Kelapa sawit sering dituduh tidak ramah lingkungan, sosial dan lain-lain. Pasar tidak perlu pembuktikan macam-macam cukup dengan sertifikasi bahwa budidaya kelapa sawitnya tidak melanggar aspek lingkungan, sosial , ekonomi dan lain-lain. ISPO adalah instrumen negara untuk menunjukkan sawit Indonesia sudah berjalan sesuai apa yang diinginkan dunia.
“ISPO adalah gambaran umum kelapa sawit Indonesia yang berkelanjutan. Jadi kalau ada orang yang menyatakan tidak perlu ISPO itu adalah bentuk egosime. ISPO adalah jaminan dari negara bahwa kelapa sawit tidak melakukan deforestasi,, merusak lingkungan dan lain-lain,” kata Prayudi lagi.
Sekarang memang sepertinya tidak ada beda antara petani yang sudah ISPO dan belum. Tidak ada insentif seperti harga TBS yang lebih tinggi. Tetapi kedepan dengan dunia yang semakin menuntut ramah lingkungan seperti EUDR maka petani yang bersertfikat ISPO mendapat harga biasa sedang yang tidak akan terdiskon.
Hambatan ISPO adalah legalistas bahwa petani tidak punya STDB (Surat Tanda Daftar Budidaya). Pemda yang hadir dalam acara ini yaitu Kabupaten Sekadau dan Paser , membantu masyarakat mendapatkan STDB dan Prayudi sangat mengapresiasi.
Prayudi minta pemda supaya tidak lagi mengajak petani untuk punya STDB tetapi aktif menarik petani. STDB adalah hal yang wajib dimiliki sebagai persyaratan untuk mendapat bantuan dari program-program Ditjenbun kedepan.
STDB adalah pendataan dari pemda kabupaten untuk mengetahui secara persis jumlah petani kelapa sawit by name by addres. STDB bukan perizinan. Jadi kalau ada pemda yang masih memasukan pengurusan STDB dalam Dinas Penanaman Modal dan Perizinan Satu Pintu maka harus dikembalikan lagi kepada dinas perkebunan.
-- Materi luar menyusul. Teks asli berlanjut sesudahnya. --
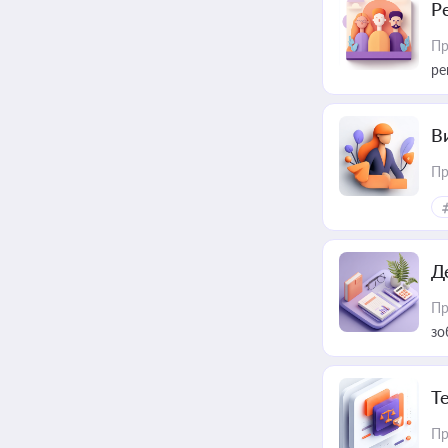
Р
Пр
ре
В
Пр
Д
Пр
зо
T
Пр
Pemda tidak bisa menarik restribusi atau apapun untuk STDB.
Hambatan untuk mendapakan STDB adalah lahan tidak punya SHM. Tidak perlu SHM cukup SKT dari kepala desa sudah bisa diproses. Pemda harus mencanangkan 100% STDB bagi petani kelapa sawit sehingga data menjadi jelas dan program pemerintah karena berbasis data yang benar akan semakin tepat sasaran.
Kalau sudah 100% STDB maka bila ada petani yang tidak punya bisa dipastikan kebunnya masuk dalam kawasan hutan. Pemerintah juga tidak tinggal diam, diselesaikan lewat mekanisme yang ada di KLHK yaitu pasal 110 A berupa penyelesaian kewajiban dan pasal 110 B dengan sanksi administratif. Satgas sawit sedang memproses hal ini.
Prayudi juga mengeprasiasi kabupaten yang sudah membentuk Rencana Aksi Daerah Kelapa Sawit Berkelanjutan (RAD KSB). Adanya RAD yang beranggotan berbagai instansi menunjukkan bahwa perkebunan kelapa sawit tidak semata-mata urusan dinas perkebunan tetapi instansi lain juga. Dengan dipimpin oleh Sekda menunjukkan bahwa perkebunan harus diurus lintas dinas di kabupaten.